*** Opening Given entries ***
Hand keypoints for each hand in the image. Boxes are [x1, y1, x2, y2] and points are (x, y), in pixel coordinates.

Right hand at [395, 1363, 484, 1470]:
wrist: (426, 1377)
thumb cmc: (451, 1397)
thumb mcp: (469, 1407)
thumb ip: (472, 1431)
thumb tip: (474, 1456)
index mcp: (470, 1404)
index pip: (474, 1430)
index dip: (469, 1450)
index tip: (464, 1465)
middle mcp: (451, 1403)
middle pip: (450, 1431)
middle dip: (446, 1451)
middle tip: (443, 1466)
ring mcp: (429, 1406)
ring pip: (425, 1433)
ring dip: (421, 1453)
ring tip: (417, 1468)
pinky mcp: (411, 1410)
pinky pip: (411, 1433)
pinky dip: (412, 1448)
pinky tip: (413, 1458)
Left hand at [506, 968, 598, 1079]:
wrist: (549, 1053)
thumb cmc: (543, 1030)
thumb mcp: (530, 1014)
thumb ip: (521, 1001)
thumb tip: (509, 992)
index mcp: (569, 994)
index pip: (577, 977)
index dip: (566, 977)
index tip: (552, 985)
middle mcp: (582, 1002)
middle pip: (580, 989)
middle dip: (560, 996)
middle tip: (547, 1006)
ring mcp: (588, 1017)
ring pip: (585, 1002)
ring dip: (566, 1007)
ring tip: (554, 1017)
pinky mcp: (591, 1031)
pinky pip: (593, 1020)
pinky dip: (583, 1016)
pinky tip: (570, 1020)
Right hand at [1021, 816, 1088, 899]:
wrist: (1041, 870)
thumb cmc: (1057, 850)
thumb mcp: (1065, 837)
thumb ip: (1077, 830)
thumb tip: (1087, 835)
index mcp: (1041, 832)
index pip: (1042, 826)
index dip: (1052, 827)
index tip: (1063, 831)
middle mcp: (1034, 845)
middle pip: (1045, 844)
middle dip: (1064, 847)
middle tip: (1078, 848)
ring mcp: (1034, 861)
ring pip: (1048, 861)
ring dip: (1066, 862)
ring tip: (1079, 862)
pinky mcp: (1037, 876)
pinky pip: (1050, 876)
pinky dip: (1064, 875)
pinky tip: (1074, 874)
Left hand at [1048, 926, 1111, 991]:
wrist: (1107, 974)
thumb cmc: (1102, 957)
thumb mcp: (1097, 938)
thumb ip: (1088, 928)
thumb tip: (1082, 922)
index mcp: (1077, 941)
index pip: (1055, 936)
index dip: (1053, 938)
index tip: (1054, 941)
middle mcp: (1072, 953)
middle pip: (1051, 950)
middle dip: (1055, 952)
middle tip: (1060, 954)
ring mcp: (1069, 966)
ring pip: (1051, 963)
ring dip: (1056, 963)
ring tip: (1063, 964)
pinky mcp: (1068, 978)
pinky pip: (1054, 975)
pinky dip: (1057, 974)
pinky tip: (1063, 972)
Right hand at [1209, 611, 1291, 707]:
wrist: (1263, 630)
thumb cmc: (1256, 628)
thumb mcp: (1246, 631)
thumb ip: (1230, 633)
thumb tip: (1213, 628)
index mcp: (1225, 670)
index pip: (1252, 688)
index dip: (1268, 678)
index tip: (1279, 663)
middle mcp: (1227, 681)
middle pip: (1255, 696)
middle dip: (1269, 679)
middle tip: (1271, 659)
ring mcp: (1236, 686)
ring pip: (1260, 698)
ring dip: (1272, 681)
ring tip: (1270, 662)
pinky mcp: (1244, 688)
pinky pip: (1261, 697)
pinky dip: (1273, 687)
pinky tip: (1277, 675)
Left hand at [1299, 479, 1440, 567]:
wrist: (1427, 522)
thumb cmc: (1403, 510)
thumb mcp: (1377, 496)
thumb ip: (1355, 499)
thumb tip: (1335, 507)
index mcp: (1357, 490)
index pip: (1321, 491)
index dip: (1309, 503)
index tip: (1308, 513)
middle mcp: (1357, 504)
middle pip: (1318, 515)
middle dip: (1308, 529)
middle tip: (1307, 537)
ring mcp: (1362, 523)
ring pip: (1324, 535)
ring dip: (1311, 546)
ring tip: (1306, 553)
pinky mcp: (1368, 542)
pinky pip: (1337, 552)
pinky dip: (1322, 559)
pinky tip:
*** Closing Given entries ***
* [Task to carry out] Return each line of the material in which the string "Left" can be found.

* [Answer]
Left hand at [506, 968, 598, 1079]:
Left hand at [1048, 926, 1111, 991]:
Left hand at [1299, 479, 1440, 567]:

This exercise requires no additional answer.